Following its launch in 2010, Pinterest grew to become relevant. The web site, which has quickly grown to an active user base of 291 million users and is available in 27 languages, centered itself around the idea of “pinboards,” which contained images of cool finds and products of interest known as “pins.”
On these pinboards, Pinterest’s active user base drives others to visit web sites with these products. Once considered a more female-centric website, Pinterest is now known for attracting a more general audience, driving money and products and sales to make it an outstanding marketing platform, if used correctly.
Businesses using Pinterest correctly are finding themselves in an advantageous position these days. For specialists like Pinterest Strategist Elreyna Jane Cale (www.byelreynajane.com), the platform has proven to be a vital tool both in presenting what her clients have to offer and making a solid case as to why the user should be interested in what’s being presented. Cale, a social media manager for various small businesses, trained herself in Pinterest via self-paced courses and purchased coaching sessions from other strategists and has since centered a good portion of her strategy model around the Pinterest platform.
“Pinterest is a search engine where people actually come into the platform ready to check out what you can offer,” Cale said. “However, the platform isn’t aggressive but is more about touching the emotion side of the audience and focusing more on user experience. Pinterest is more about planning and lifestyle, which appeals to the audience more.”
And perhaps this is the secret sauce that has boosted Pinterest as a platform and brought it a steady stream of success since it broke out in 2011, snagging accolades along the way.
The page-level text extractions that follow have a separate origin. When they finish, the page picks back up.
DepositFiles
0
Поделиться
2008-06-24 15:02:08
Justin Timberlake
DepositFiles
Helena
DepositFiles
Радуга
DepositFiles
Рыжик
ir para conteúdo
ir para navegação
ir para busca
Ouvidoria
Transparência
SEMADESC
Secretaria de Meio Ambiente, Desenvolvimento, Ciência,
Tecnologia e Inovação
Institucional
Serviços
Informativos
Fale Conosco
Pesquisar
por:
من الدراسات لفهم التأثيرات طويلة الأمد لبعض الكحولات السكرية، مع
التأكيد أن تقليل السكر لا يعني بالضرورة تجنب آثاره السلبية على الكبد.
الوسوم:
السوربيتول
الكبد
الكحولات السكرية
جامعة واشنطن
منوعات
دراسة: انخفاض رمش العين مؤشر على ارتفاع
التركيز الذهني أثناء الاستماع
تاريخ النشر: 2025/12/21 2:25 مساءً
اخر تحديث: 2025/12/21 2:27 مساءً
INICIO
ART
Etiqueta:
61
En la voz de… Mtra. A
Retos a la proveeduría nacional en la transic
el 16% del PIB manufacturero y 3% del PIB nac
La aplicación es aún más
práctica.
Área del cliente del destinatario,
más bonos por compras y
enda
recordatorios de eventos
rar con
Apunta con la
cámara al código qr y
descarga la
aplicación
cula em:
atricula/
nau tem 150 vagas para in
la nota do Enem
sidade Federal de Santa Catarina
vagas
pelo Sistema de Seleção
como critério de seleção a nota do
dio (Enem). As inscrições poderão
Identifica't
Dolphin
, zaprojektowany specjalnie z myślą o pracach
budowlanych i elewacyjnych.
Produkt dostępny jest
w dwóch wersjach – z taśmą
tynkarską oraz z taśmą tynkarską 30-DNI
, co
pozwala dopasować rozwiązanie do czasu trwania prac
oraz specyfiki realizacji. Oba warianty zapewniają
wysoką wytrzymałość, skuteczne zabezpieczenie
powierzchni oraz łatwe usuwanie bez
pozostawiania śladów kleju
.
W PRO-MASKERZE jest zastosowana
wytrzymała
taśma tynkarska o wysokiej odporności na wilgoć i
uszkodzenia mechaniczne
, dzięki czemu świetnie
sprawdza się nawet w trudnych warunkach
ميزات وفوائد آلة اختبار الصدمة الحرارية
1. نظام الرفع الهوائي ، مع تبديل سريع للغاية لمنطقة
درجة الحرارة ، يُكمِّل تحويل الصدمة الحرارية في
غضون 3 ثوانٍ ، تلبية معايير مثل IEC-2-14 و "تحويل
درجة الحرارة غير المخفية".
Pinterest found a way to be a nuanced catalog that users would want to visit, browse through, and click web links to products that complemented the lifestyles they were working to build.
For content creators and strategists like Cale, the platform also provided a growing toolset with features like automation and video that have come in handy. “There’s a long shelf life for your content and it runs on autopilot for free,” said Cale, who also noted that strategists still have to make a continuous effort to tweak their Pinterest strategy until they hit momentum.
Pinterest may not reflect the most overwhelming, high-end marketing campaign that money can buy for a business, but it can offer some of your audience what other kinds of marketing can’t: instead of it being your idea to find them, they use Pinterest to find you because it was their idea. This isn’t the equivalent of buying a Super Bowl ad spot, as much as finding a neat curio in someone’s house at their cocktail party and asking the host about it.
Marketing on Pinterest usually isn’t as simple as putting up a few images and waiting for the money to roll in, Cale said. “You have to put in the effort of tweaking your strategy over and over until you hit momentum,” she said. Experience as a searcher on Pinterest and being part of the digital community can help when trying to use it for marketing. Cale said she uses the site to search for resources to improve her skills.
Pinterest, if played well, represents a powerful weapon in a marketing arsenal, and could be worth looking into for your business. Sign up for free and start experimenting with your pinboard from there. Success with Pinterest might not happen overnight, but if it draws more and more people in to casually see what you have on offer, then the battle’s already won.